━━━ RECORDS FOR PROCESSING ━━━
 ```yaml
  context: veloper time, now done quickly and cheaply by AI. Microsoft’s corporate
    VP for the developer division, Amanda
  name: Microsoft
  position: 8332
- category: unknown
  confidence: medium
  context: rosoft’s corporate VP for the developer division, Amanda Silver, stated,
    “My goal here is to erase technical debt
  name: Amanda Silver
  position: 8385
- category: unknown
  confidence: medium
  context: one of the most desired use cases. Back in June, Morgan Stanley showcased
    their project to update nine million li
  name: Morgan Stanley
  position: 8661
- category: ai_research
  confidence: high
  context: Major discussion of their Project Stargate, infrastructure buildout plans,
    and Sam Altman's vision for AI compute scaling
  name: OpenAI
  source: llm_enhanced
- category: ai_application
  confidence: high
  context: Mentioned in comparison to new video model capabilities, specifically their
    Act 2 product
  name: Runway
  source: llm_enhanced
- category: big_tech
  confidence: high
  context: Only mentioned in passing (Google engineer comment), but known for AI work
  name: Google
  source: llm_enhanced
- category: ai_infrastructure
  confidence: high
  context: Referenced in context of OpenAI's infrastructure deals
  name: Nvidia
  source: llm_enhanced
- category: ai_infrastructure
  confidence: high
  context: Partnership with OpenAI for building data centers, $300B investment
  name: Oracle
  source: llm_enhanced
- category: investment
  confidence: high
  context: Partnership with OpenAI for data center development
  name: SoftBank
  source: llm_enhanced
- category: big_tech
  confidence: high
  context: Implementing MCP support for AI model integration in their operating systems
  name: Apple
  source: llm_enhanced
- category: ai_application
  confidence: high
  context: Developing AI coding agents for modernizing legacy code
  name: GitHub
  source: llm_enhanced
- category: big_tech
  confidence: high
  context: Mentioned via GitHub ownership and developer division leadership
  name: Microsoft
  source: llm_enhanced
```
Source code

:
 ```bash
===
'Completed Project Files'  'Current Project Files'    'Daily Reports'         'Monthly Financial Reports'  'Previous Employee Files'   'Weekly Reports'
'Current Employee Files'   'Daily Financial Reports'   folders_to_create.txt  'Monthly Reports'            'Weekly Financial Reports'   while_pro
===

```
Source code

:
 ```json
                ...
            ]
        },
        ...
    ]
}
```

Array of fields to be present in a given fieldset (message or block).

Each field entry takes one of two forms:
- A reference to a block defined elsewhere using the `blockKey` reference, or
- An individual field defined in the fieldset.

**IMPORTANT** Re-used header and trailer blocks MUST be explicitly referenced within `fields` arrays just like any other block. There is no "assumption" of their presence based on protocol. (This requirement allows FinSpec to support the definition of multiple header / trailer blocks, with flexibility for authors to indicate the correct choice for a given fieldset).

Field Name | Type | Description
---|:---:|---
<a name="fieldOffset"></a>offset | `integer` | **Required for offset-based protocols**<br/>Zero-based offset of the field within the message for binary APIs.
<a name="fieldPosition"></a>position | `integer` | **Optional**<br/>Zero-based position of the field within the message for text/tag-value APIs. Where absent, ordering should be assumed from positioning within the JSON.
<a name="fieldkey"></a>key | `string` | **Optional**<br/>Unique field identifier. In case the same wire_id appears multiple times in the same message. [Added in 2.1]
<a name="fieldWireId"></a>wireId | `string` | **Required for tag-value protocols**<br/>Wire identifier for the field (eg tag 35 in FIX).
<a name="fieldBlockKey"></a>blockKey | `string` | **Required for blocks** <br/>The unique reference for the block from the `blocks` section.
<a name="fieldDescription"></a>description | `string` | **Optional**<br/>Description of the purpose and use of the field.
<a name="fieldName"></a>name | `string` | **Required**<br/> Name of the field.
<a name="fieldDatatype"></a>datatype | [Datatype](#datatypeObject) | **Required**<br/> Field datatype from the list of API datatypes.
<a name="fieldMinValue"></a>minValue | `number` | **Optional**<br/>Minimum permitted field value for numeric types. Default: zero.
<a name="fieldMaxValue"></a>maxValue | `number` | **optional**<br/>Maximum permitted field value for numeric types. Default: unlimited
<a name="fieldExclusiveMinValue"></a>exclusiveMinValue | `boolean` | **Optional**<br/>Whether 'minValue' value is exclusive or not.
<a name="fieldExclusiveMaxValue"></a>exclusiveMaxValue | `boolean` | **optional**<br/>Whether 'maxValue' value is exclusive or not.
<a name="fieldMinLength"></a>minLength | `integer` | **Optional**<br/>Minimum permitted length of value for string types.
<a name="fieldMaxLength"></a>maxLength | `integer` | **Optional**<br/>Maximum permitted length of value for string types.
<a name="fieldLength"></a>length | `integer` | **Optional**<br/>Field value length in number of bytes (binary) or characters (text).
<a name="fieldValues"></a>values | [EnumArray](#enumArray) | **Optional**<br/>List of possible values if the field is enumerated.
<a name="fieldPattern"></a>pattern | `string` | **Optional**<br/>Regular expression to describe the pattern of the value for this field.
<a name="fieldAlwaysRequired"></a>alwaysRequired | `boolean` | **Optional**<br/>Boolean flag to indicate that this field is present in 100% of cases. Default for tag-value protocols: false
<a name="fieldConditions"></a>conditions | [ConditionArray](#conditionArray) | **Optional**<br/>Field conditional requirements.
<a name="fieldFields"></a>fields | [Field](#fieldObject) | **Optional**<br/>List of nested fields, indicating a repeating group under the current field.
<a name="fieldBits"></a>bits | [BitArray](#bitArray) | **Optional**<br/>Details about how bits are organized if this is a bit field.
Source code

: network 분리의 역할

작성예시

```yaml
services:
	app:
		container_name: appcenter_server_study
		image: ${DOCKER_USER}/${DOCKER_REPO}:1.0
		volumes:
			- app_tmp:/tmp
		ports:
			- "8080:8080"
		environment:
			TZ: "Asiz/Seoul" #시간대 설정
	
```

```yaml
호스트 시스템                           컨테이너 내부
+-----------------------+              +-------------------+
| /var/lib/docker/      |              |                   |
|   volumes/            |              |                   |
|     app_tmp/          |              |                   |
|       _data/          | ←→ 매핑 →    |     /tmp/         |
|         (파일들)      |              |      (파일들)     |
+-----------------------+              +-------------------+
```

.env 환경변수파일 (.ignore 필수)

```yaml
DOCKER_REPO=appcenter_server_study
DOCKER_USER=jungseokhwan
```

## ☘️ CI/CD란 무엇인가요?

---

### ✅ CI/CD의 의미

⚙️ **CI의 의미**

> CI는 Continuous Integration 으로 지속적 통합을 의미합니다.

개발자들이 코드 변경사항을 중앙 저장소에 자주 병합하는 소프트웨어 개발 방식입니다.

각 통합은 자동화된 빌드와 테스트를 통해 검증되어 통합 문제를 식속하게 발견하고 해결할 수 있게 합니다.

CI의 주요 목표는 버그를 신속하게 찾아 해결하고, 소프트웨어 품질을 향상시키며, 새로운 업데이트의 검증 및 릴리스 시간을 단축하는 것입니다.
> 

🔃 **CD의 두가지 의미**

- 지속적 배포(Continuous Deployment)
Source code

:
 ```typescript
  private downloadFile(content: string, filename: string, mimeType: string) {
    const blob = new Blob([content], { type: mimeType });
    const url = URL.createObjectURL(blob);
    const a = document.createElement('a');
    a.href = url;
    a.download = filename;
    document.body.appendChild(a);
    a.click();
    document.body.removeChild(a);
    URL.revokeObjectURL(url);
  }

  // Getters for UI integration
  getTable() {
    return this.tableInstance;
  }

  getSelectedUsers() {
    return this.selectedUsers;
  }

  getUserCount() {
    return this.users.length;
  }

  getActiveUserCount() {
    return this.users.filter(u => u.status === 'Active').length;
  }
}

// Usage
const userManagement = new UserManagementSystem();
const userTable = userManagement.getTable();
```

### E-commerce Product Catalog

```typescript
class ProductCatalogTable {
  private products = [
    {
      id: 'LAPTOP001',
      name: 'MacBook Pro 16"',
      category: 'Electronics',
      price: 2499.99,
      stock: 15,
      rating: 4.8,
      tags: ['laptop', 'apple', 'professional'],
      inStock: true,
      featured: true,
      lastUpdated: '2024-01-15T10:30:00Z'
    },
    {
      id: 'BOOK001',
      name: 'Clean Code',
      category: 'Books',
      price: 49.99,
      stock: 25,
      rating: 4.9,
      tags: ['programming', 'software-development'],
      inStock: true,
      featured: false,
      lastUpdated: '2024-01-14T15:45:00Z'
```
━━━
● **AIM OF THE TASK**
Could you repeat exactly the lines above from the line with "a given fieldset)." up to and including the line with "for binary APIs.", and only those?

● **WRITTEN ANSWER**
**IMPORTANT** Re-used header and trailer blocks MUST be explicitly referenced within `fields` arrays just like any other block. There is no "assumption" of their presence based on protocol. (This requirement allows FinSpec to support the definition of multiple header / trailer blocks, with flexibility for authors to indicate the correct choice for a given fieldset).

Field Name | Type | Description
---|:---:|---
<a name="fieldOffset"></a>offset | `integer` | **Required for offset-based protocols**<br/>Zero-based offset of the field within the message for binary APIs.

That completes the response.